13.5.09

El mendigo


Iba de contenedor en contenedor, en todos ocurría lo mismo al abrirlo, un olor nauseabundo le daba en la cara a modo de bofetón pestilente, le dificultaba la respiración y le hacía toser, pero era necesario meter la cabeza para poder ver si entre los desperdicios hubiera algo que le pudiera servir en su subsistencia precaria.
Tras aquel rostro cetrino y aquel cuerpo enjuto oculto entre ropajes viejos de años y jirones, se escondía una vida que llegó a ser normal, como cualquier otra de otro ser.
Había sido un hombre culto, por ello, cuando sacaba de la basura algún objeto, rememoraba instantes de su pasado. Un espejo de mano roto con empuñadura tallada, semejante al que usaba Candelaria cuando se cepillaba el rubio pelo antes de acostarse y luego aparecía la pasión entre las sombras de la noche, tocaba su cuerpo, tocaba su cabellera y no sabía cuál era más suave. Todavía no se le ha olvidado aún haciendo muchos años de aquello.
Se había provisto de un gancho para poder alcanzar los objetos y las bolsas, ya no tenía la elasticidad de joven, le costaba empinar el cuerpo para poder acceder a lo más profundo del contenedor. Es cierto que lo que más buscaba era la comida, la mayoría de las veces putrefacta y pestilente, pero alguna vez era recompensado el esfuerzo por algún manjar depositado no se sabe por quién, en perfecto estado. Ese día era una fiesta, de nuevo aparecía entre los recuerdos Candelaria y sus viandas encontradas como aquellas que preparaba con exquisita delicadeza.
Siempre fue meticuloso en el comer, ¿Cómo ha llegado a esto?. Saberlo, sí lo sabía, pero consciente solo hace unos años, unos pocos años que había notado su degradación.
En tiempos pasados fue empleado de banca, oficial de oficina, con uniforme de traje y corbata, de zapatos lustrosos, bien afeitado. Aquello ya pasó, ¡Hace tantos años! o quizá le parezca a él muy lejano y no sea tanto.
Hoy es un día de suerte, ha encontrado en una caja con flores brillantes estampadas en la tapa, dos bombones olvidados, intactos, milagrosamente erguidos en su belleza primaria. También, dentro de una caja de galletas, un montón de ellas partidas, algunas deshechas pero aprovechables, esta clase de galletas antes no le gustaban pero ahora saben de otra manera, será por estas necesidades, producto de fracasos y desventuras. Muchas tardes, Candelaria preparaba café y sacaba unas galletas como estas.
Cuando sacó una bolsa llena de vestidos de niña, entre el olor nauseabundo y las lágrimas que acudían a sus ojos sin llamarlas, se le tapó la nariz y con la tos, casi se ahoga. Eran recuerdos muy alegres que le entristecían (Paradojas inexplicables).
Lo que no podía soportar, eran las botellas de vino, aquello fue su perdición. Comenzó a beber cuando prescindieron de sus servicios en su trabajo, comenzó a pensar que no servía para nada, apareció la depresión y los tragos le aliviaban, enardecía su espíritu que nunca fue animoso, pero con el alcohol se sintió más grande, más valeroso y más capaz, hasta que la realidad ganaba la batalla a sus fantasías.

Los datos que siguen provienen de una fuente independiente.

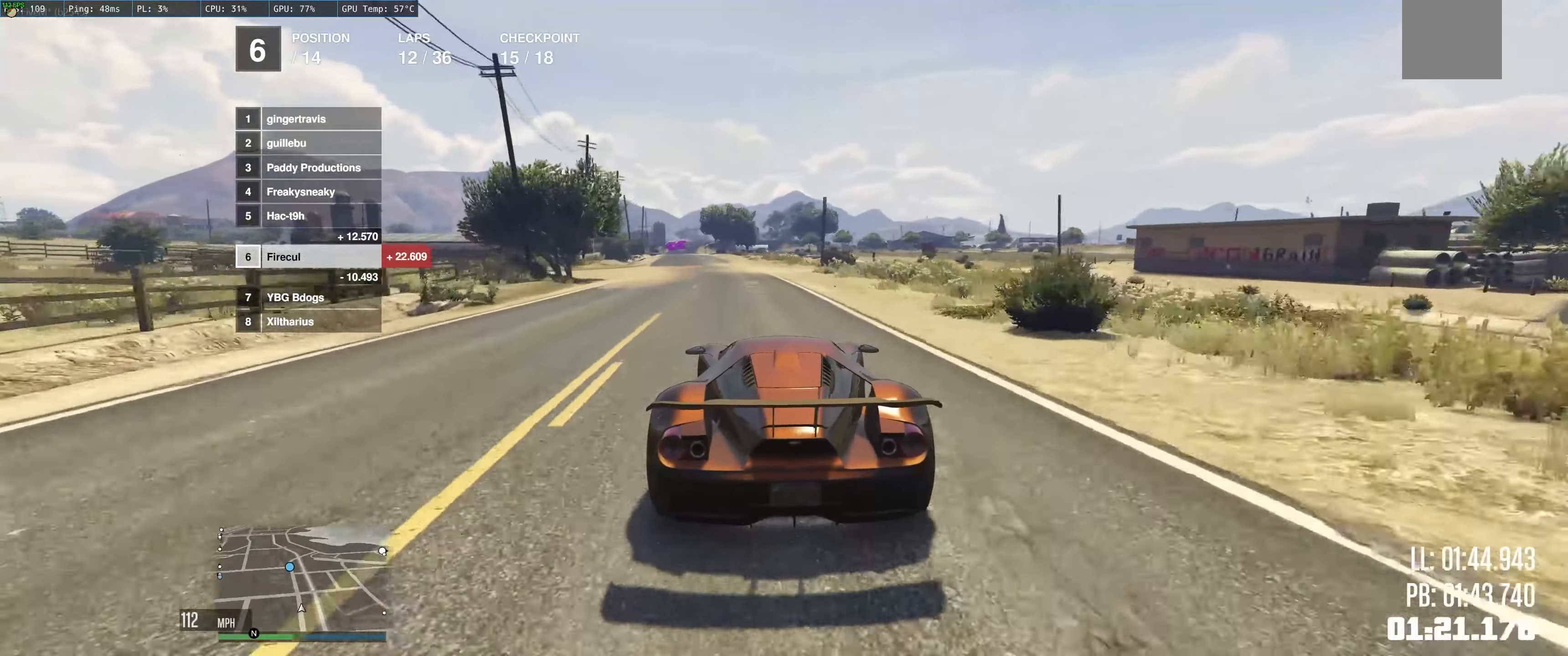
{"buttons": ["R2"], "left_stick": "up-left", "right_stick": "center", "events": [[166, "left_stick", "center"], [300, "left_stick", "up-left"]]}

Candelaria trató de ayudarle, quiso comprenderle e hizo todo lo posible para que lo dejara. Aparecieron las broncas y los malos modos. Las amenazas la hundieron en la desesperación. Lo abandonó, era por aquel entonces irrecuperable, inmerso en la maldita miseria que sigue arrastrando.

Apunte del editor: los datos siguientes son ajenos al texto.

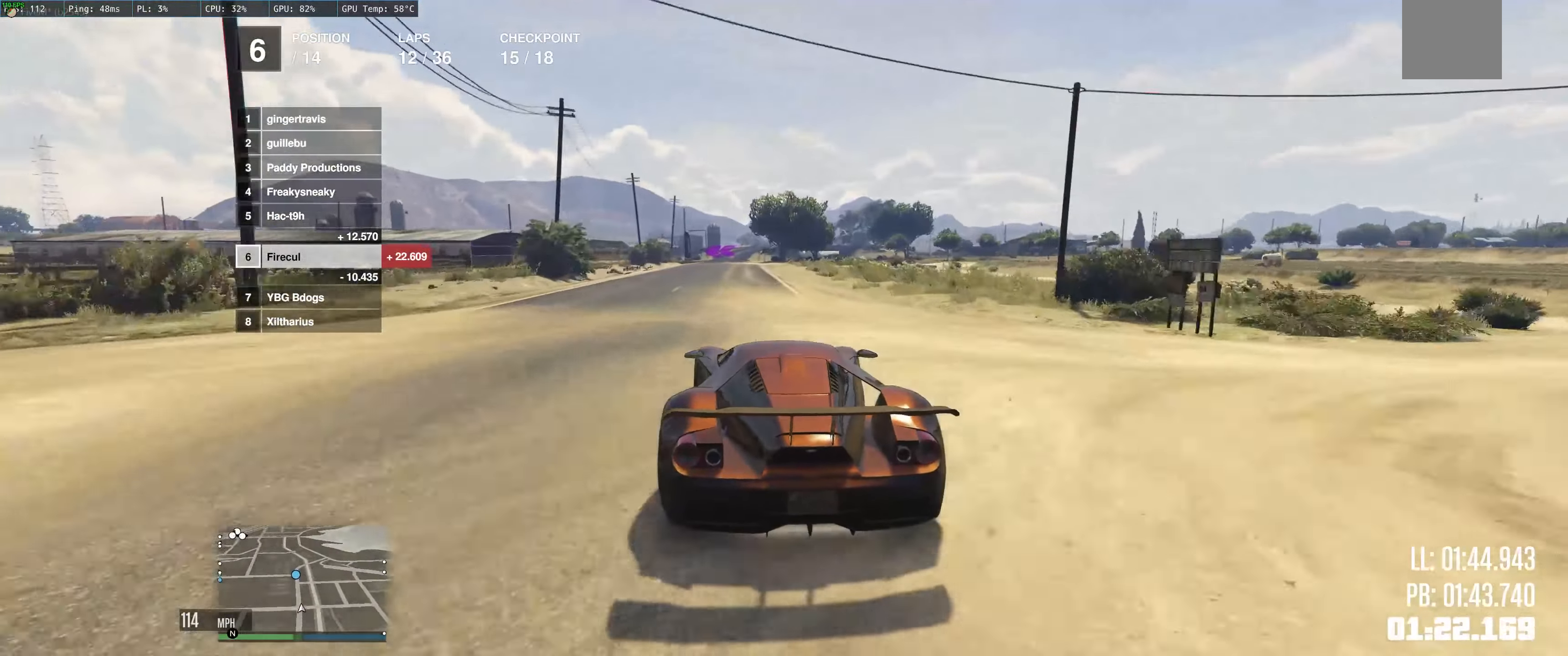
{"buttons": ["R2"], "left_stick": "up", "right_stick": "center", "events": [[150, "left_stick", "up-right"], [266, "left_stick", "up"]]}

Aquella percha desvencijada, era suficiente para abrir la caja de los recuerdos, con sus trajes y camisas primorosamente colgadas en el armario.
Ponía Candelaria unos ambientadores que olían de una manera especial, no los ha vuelto a oler, en su lugar, estos malditos olores que le acompañan en sus búsquedas.
Vive en una especie de chabola o cueva en las afueras donde guarda los objetos que recoge junto con sus miserias, algunas veces duerme en algún portal, algunas veces medita en un rincón y pide algunas monedas para su vino.
Abandonó la ciudad que consideró por muchos años suya y se trasladó a este lugar que él nunca había estado, de una ciudad que nunca conocería como propia.
Cada vez los delirios son más frecuentes y el deterioro más acusado, el juez le prohibió el acercamiento, ¡cómo se iba a acercar con aquel estado tan deplorable!. Continua con su va y viene constante, entre estar allí y no estar, entre regresar a la realidad o perderse en lo imaginario, pero Candelaria estaba presente en todos los recuerdos, aquella persona desaparecida y largamente recordada.